Regardless of the type of device, the pressure or velocity is measured, and then charts, tables, or equations are used to obtain the discharge, or flow. Some water measuring devices that use measurement of pressure to determine discharge include weirs, flumes, orifices, and Venturi meters. Other devices that work differently from those that measure water pressure include acoustic water meters, magnetic water meters, pitot tubes, and rotameters. All of these non-pressure-based devices work differently to determine water discharge.

A well-used KROHNE WATERFLUX 3070 magnetic water meter in the field.

In some acoustic or ultrasonic meters such as transit time meters, the velocity of sound pulses in the direction of water flow is compared to the velocity of sound pulses opposite to the direction of flow to determine the mean velocity and, thus, discharge. With Doppler acoustic meters, sound pulses are reflected from moving particles within the water mass, like radar. Pitot tubes measure water flow by relating velocity pressure, V2/2g, to discharge, and rotameters do via flow indicators suspended in tapered sections of pipe. Lastly, in magnetic meters, flowing water acts like a moving electrical conductor passing through a magnetic field to produce a voltage that is proportional to discharge

Ideally, a water meter is accurate, reliable, efficient, and compatible with the rest of the irrigation system it is part of. Accuracy is an obvious characteristic. Water needs to be accurately metered to avoid waste. Water meters need to be reliable for a similar reason – if the meter is breaking down frequently, there is no accurate way to measure water usage, which will result in waste. Water meters need to be efficient in terms of their installation and operation. Special requirements for installation only result in wasted time during the installation process, which, in a general sense, results in more wasted.

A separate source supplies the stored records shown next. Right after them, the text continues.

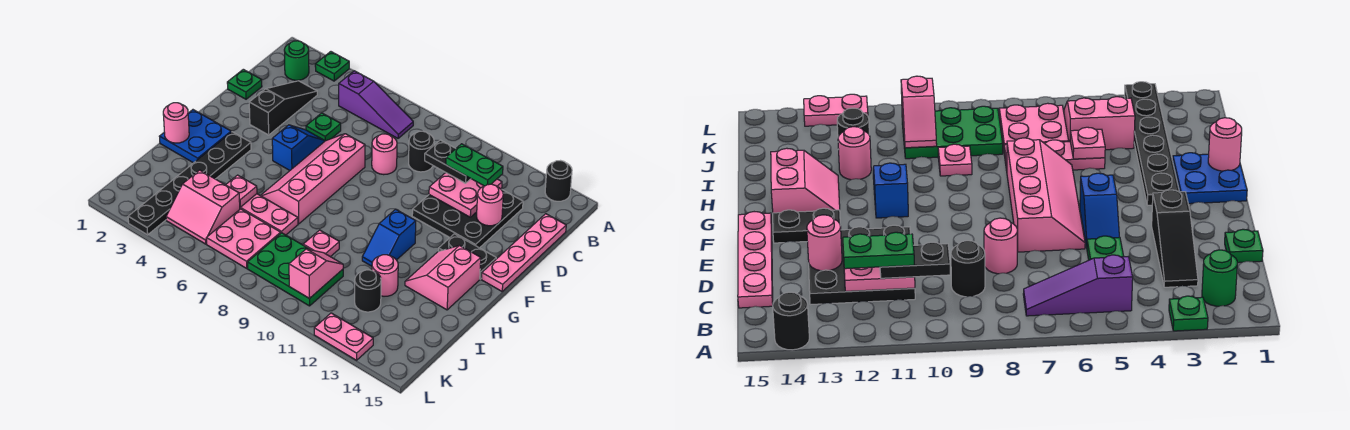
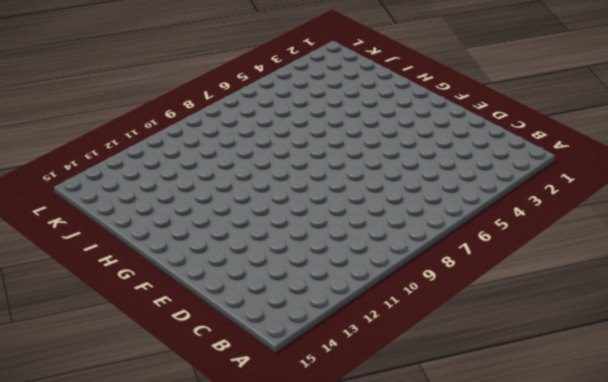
none -> green plate A3 level 1
none -> black round brick A14 level 1
none -> green round brick B2 level 1
none -> purple slope B5:B7 level 1 top 5

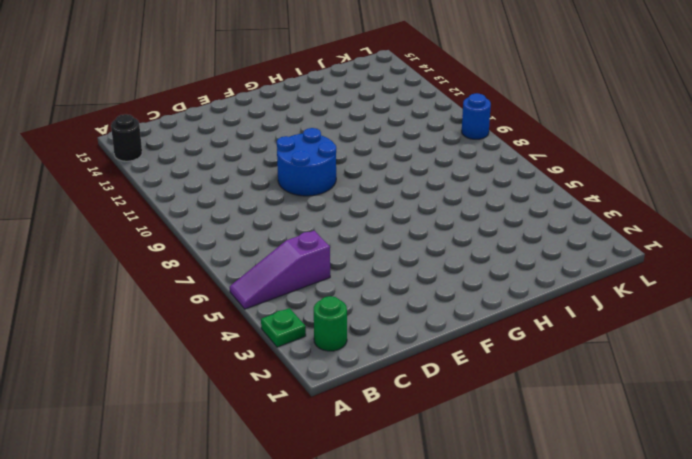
purple slope A5:C5 level 1 top C -> purple slope B5:B7 level 1 top 5
blue round brick E9:F10 level 1 -> none
blue round brick L9 level 1 -> none
none -> black slope C3:E3 level 1 top E
none -> black round brick C9 level 1
none -> black plate C11:E13 level 1
none -> pink plate C15:F15 level 1

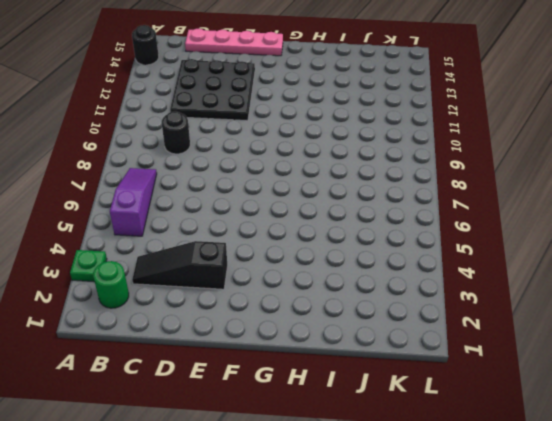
none -> green plate D1 level 1
none -> green plate D5 level 1
none -> pink round brick D8 level 1
none -> blue slope E5:F5 level 1 top F

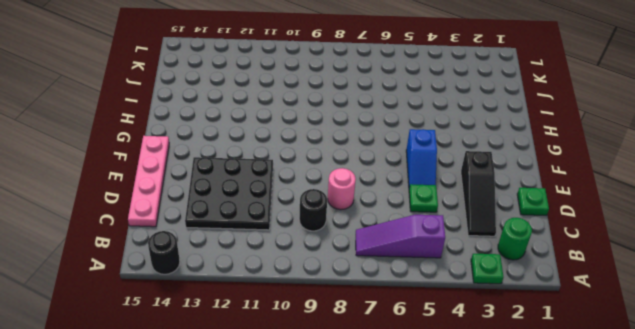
none -> pink slope E6:H7 level 1 top 7
none -> black plate F13:F14 level 1
none -> blue plate G1:H2 level 1
none -> black plate G3:L3 level 1

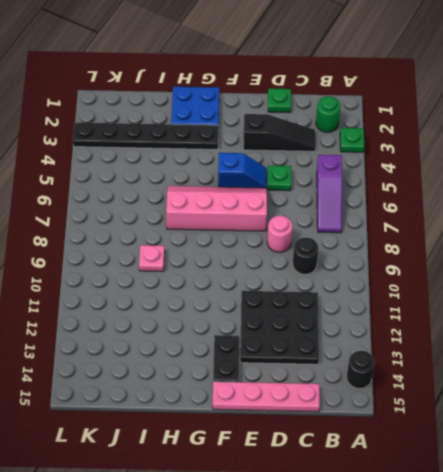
none -> blue slope G11:H11 level 1 top G
none -> pink slope G13:H14 level 1 top 14
none -> pink plate I5:I7 level 1
none -> pink round brick I12 level 1

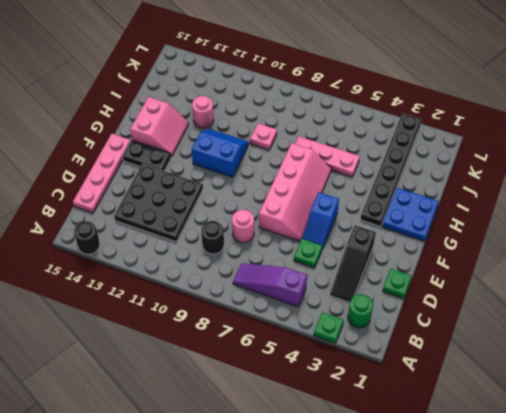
blue slope G10:H11 level 1 top G -> blue slope G11:H11 level 1 top G
none -> pink slope J4:K5 level 1 top J
none -> pink plate J6:K7 level 1
none -> green plate J8:K10 level 1
none -> black round brick J12 level 1

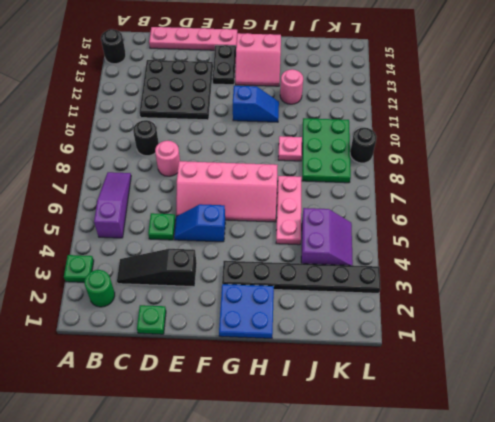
purple slope J4:K5 level 1 top J -> pink slope J4:K5 level 1 top J
black round brick L9 level 1 -> black round brick J12 level 1
none -> pink plate J6:K7 level 1
none -> pink plate L12:L13 level 1
none -> pink plate C11:D12 level 2
none -> pink round brick D13 level 2

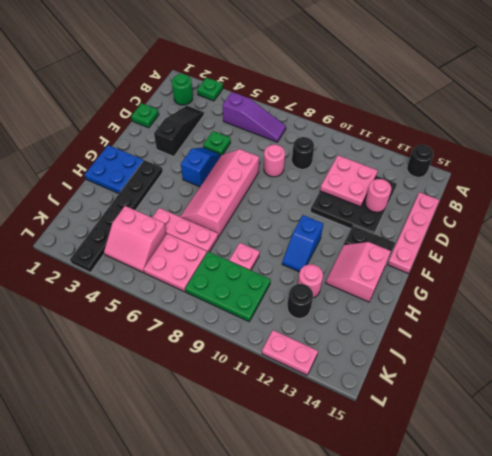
none -> pink round brick H1 level 2
none -> pink plate I5 level 2
none -> pink slope J10:K10 level 2 top K
none -> black plate C10:C11 level 3

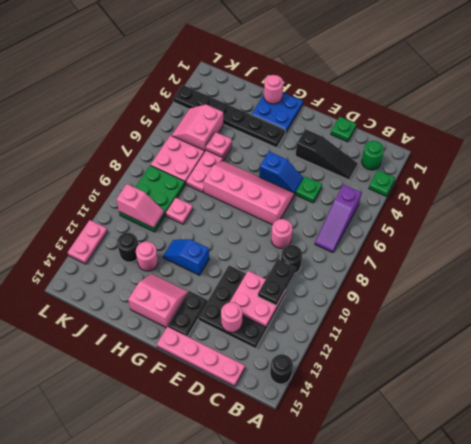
none -> green plate C11:C12 level 4

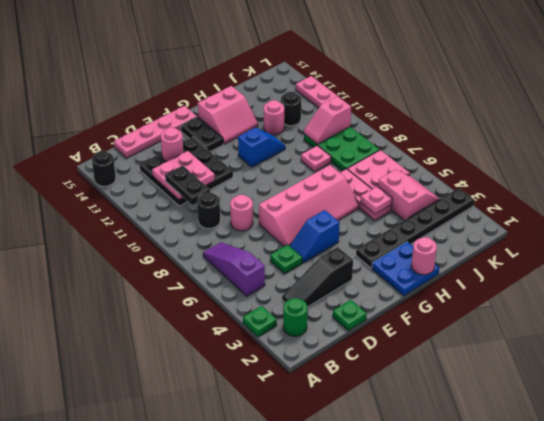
none -> green plate C11:C12 level 4

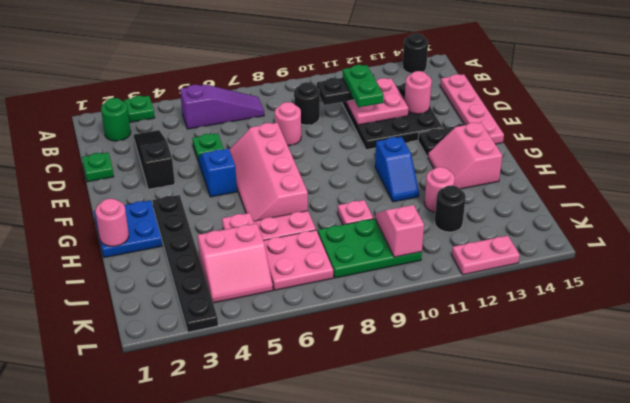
green plate C11:D11 level 4 -> green plate C11:C12 level 4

Lastly, a good water meter is compatible with its irrigation or crop control system. Todays integrated irrigation and crop control systems vary in communication requirements. Using a meter that is compatible with data logging and telemetry software is hugely important in terms of the meter’s accuracy, operation, and maintenance.


Of all the types of water meters listed above, magnetic meters are innovating more than others, and are more completely meeting the requirements for an ideal water meter. One magnetic meter in particular that is perfect for irrigation applications in agriculture is KROHNE’s WATERFLUX 3070 magnetic meter. The WATERFLUX 3070 is a battery powered all-in-one (integrated flow, pressure, and temperature measurements) electromagnetic water meter. Unlike mechanical water meters, the WATERFLUX 3070 is maintenance-free and offers a much larger turn down ratio (1000:1). Its measuring tube with a rectangular and reduced cross-section enables a stable measurement even at low flow rates. Due to the optimized flow profile, the WATERFLUX 3070 can be installed virtually anywhere without straight inlet or outlet runs – behind pipe bends, slide valves or a reduction in the pipe. Even burial installation or use in flooded areas is possible.

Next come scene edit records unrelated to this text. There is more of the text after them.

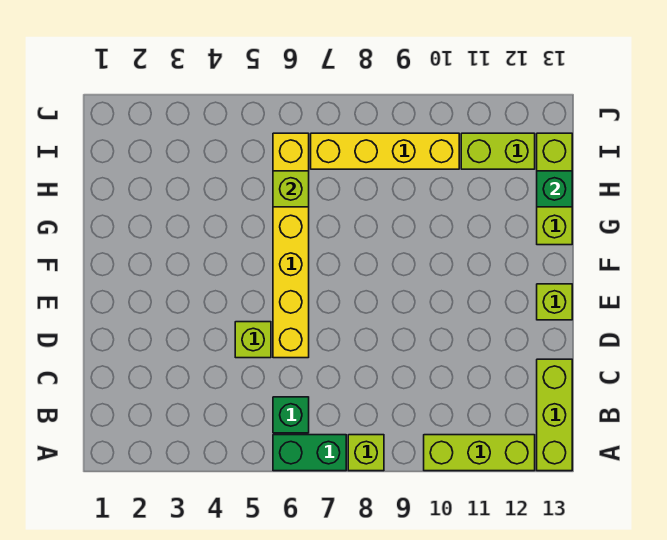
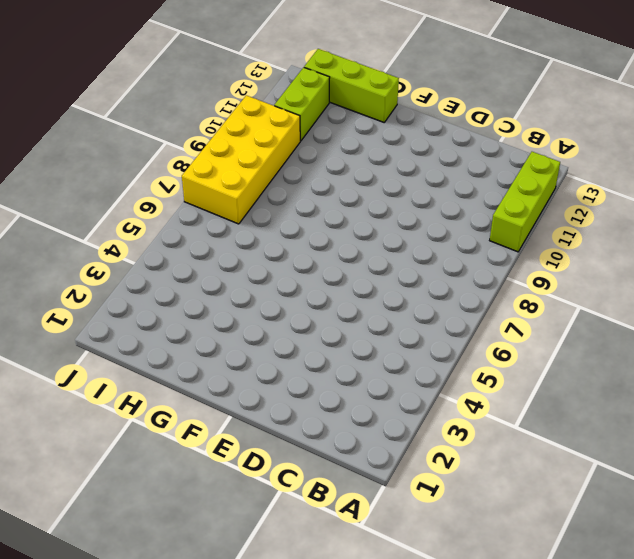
yellow brick I7:J10 level 1 -> yellow brick I7:I10 level 1
none -> green brick A6:A7 level 1
none -> lime brick A8 level 1
none -> lime brick A13:C13 level 1

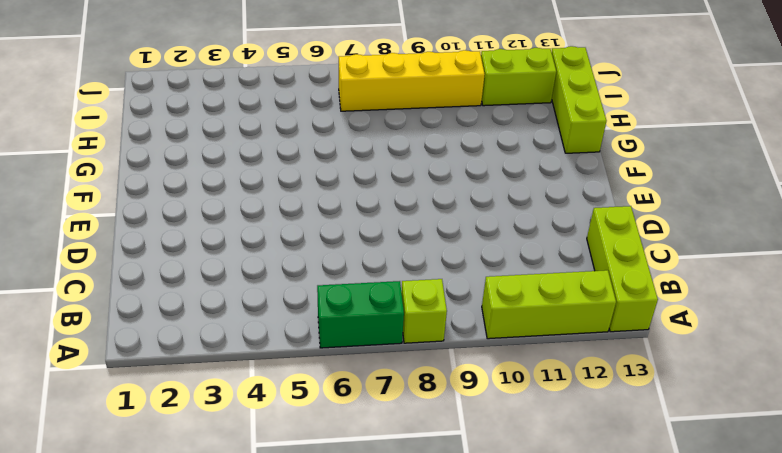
none -> green brick B6 level 1
none -> lime brick D5 level 1
none -> yellow brick D6:I6 level 1

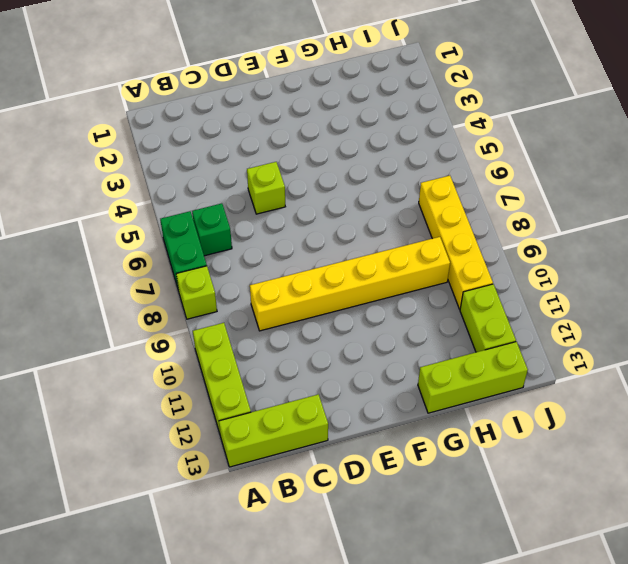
yellow brick C9:H9 level 1 -> yellow brick D6:I6 level 1
none -> lime brick E13 level 1
none -> lime brick H6 level 2
none -> green brick H13 level 2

The above diagram illustrates flow velocity through pipes under ideal conditions (top row), and disturbed flow conditions (bottom row).

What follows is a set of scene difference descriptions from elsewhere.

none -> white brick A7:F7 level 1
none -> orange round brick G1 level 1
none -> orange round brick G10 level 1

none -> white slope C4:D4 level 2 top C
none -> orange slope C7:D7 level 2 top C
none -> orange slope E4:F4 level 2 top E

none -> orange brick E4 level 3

The WATERFLUX 3070 has several key advantages for agricultural applications due to its rectangular reduced bore design. This unique reduced bore design acts as its own internal flow straightener, and also results in the meter creating a smaller magnetic field which has less power consumption, extending battery power life to up to 15 years with a KROHNE dual battery pack. The rectangular bore of the WATERFLUX 3070 is also effective in that it contracts flow profile disturbances, has an ideal coil arrangement for a strong and homogenous magnetic field, results in a doubled mean flow velocity, and enables a measurement that is stable and independent of the flow profile.

To solve the water-use problems currently affecting the agricultural industry, better water metering technology is a necessity.